The deaths of Christian sanitation workers in Pakistan are no longer isolated tragedies. They are part of a deadly pattern that exposes how poverty, discrimination, and official neglect continue to trap an entire community in dangerous work that many others refuse to do.
In just over a month, at least six Christian sanitation workers have died while cleaning sewer lines in different parts of the country.
On May 7, 33-year-old Shabbir Masih entered a 25-foot-deep sewer line in Faisalabad and never came out alive. He left behind a wife and three children. Days earlier, Shakeel Masih and Samar Masih died while cleaning another sewer line in Sahiwal district. In April, three more Christian sanitation workers died in Karachi after inhaling toxic gases inside underground drains.
These men were not soldiers in a war zone. They were sanitation workers doing a job essential for every city to function. Yet they entered deadly sewer lines without proper protection, without safety equipment, without modern machinery, and often without any guarantee that they would return home alive.
Their deaths expose an ugly reality Pakistan has ignored for decades.
Christians make up only around 1.37% of Pakistan’s population, yet rights groups estimate that nearly 80% of sanitation workers belong to the Christian community. For many families, sanitation work is not truly a choice. It is the result of generations of discrimination, social exclusion, and blocked economic opportunities.
For years, job advertisements openly carried phrases such as “Christians only” for sanitation positions — a shocking reminder of how deeply this bias is rooted. Even after court orders and public criticism, little appears to have changed on the ground. Workers say the promises of reform exist mostly on paper.
Shafiq Masih, a Catholic sanitation worker from Lahore with more than two decades of experience, described conditions that sound less like public employment and more like survival under neglect. According to him, officials regularly claim workers are provided with protective equipment, but the reality on the ground is very different.
He said many sanitation offices reportedly keep only one protective suit, mainly for display during inspections or media visits. Workers entering poisonous sewer lines are often left with ordinary clothes, no breathing apparatus, and little training.
The consequences are predictable.
Workers suffer from lung damage, infections, broken bones, and deadly exposure to toxic gases. A National Commission for Human Rights inquiry found that nearly 79% of sanitation workers surveyed had never been provided proper protective equipment, while more than half reported serious workplace injuries. The same report documented at least 14 sanitation worker deaths between 2022 and 2024, mostly caused by toxic gases and unsafe working conditions.
Activists and workers insist the actual death toll is likely far higher because many incidents go unreported.
What makes the crisis even more disturbing is how routine these deaths have become. A worker dies inside a sewer. Officials offer condolences. Headlines appear briefly. Promises are made.
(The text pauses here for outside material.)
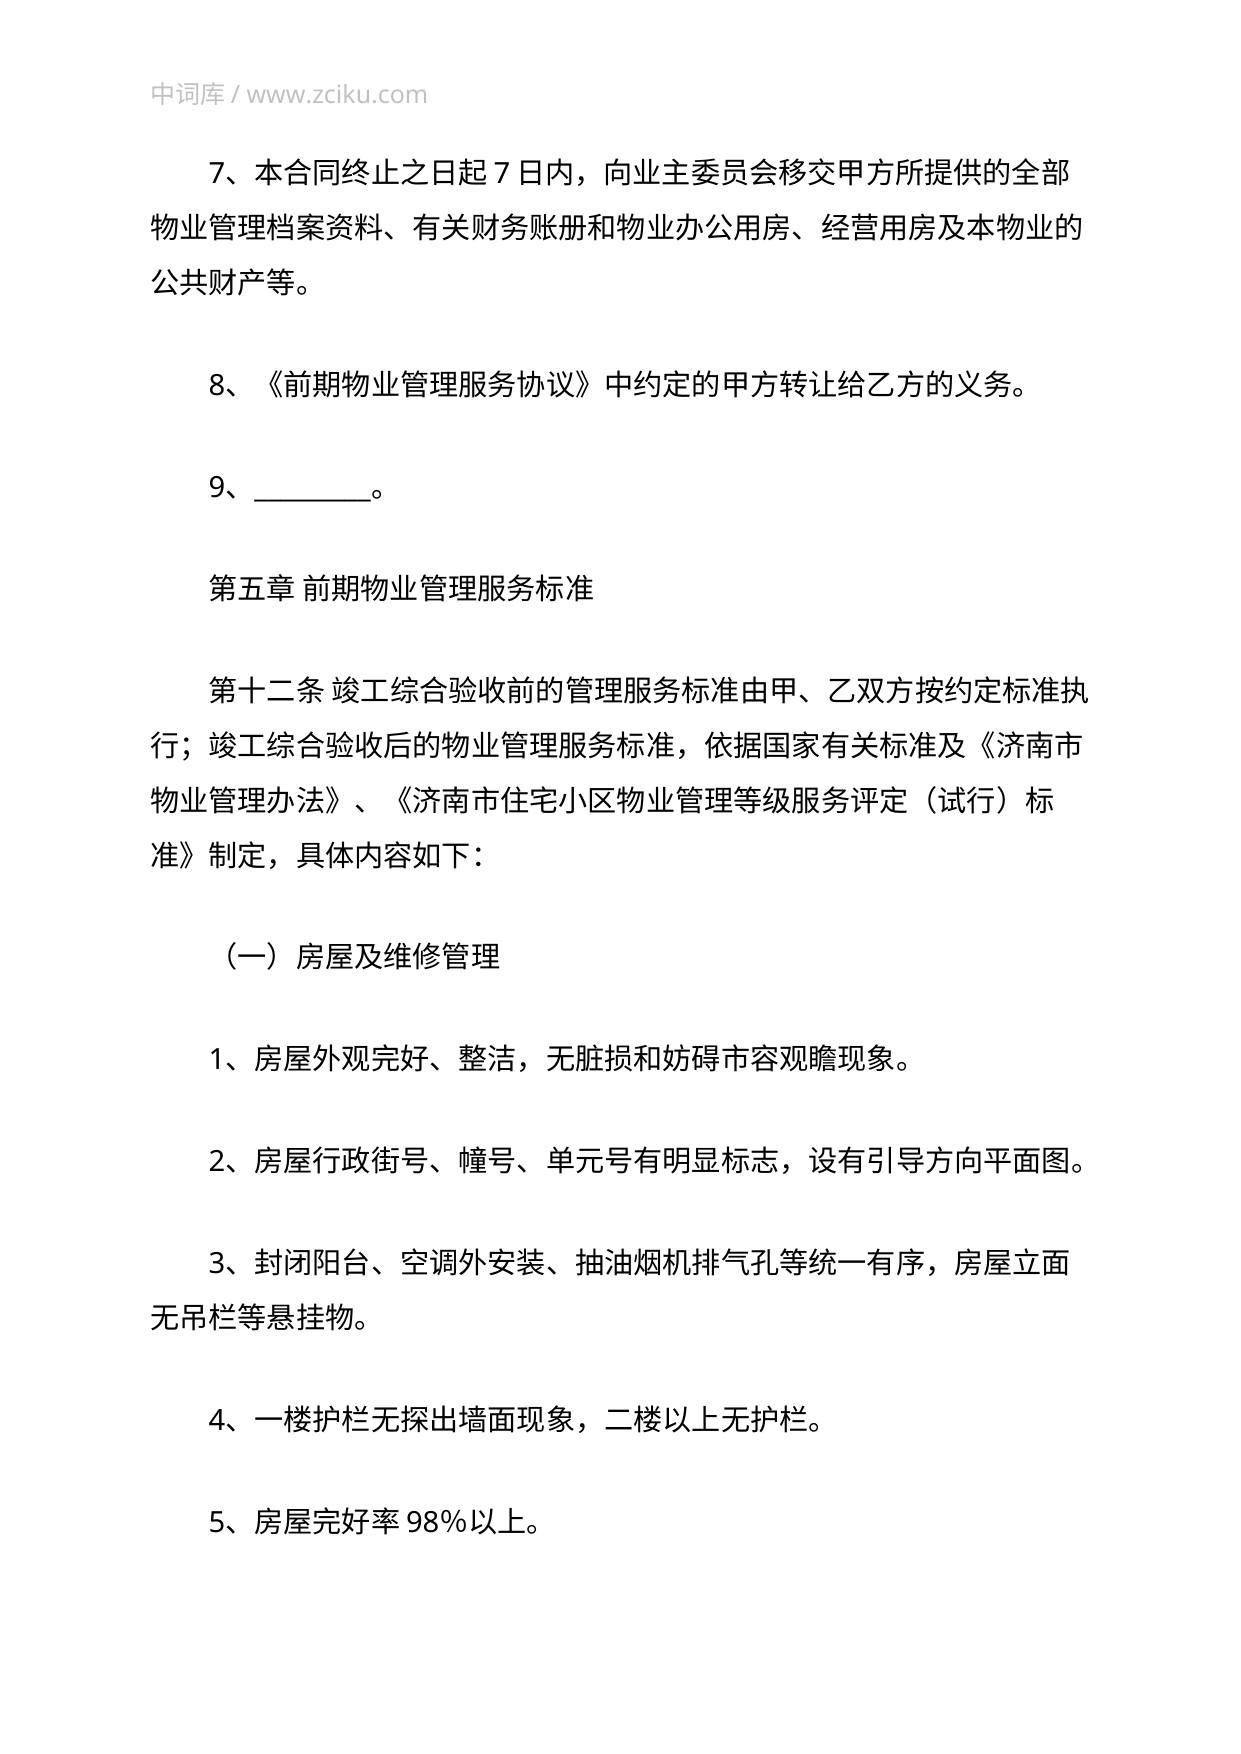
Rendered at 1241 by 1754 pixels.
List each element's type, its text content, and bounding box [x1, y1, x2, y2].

Then silence returns until the next body is pulled from another manhole.
Minority rights groups are right to say this is not merely a labor issue — it is a moral failure.
No society can claim to value equality while an entire marginalized community is pushed into the dirtiest and most dangerous work without protection, dignity, or basic safety. There is nothing shameful about sanitation work itself. The shame lies in treating the workers as disposable.
Pakistan’s courts and human rights institutions have already acknowledged the crisis. The Islamabad High Court banned discriminatory hiring advertisements. The National Commission for Human Rights has repeatedly demanded reforms and described manual sewer cleaning as a violation of constitutional rights.
Yet workers continue to die because warnings are easier than action.
Authorities praise sanitation workers in speeches but fail to seriously invest in mechanized cleaning systems, strict safety enforcement, medical protections, or fair labor conditions. Instead of ending manual sewer cleaning, the system continues to depend on poor minority workers risking their lives underground every day.
The silence from large sections of society is equally troubling. Many workers say they feel abandoned not only by the state but also by institutions and communities that should be defending them publicly and forcefully.
Pakistan’s sewer deaths are not unavoidable accidents. They are preventable deaths caused by indifference, discrimination, and decades of institutional failure.
The deaths of Christian sanitation workers should shock the conscience of the country. Clean streets and functioning sewer systems should never come at the cost of human lives.
A nation that depends on these workers owes them more than sympathy after death. It owes them safety while they are alive.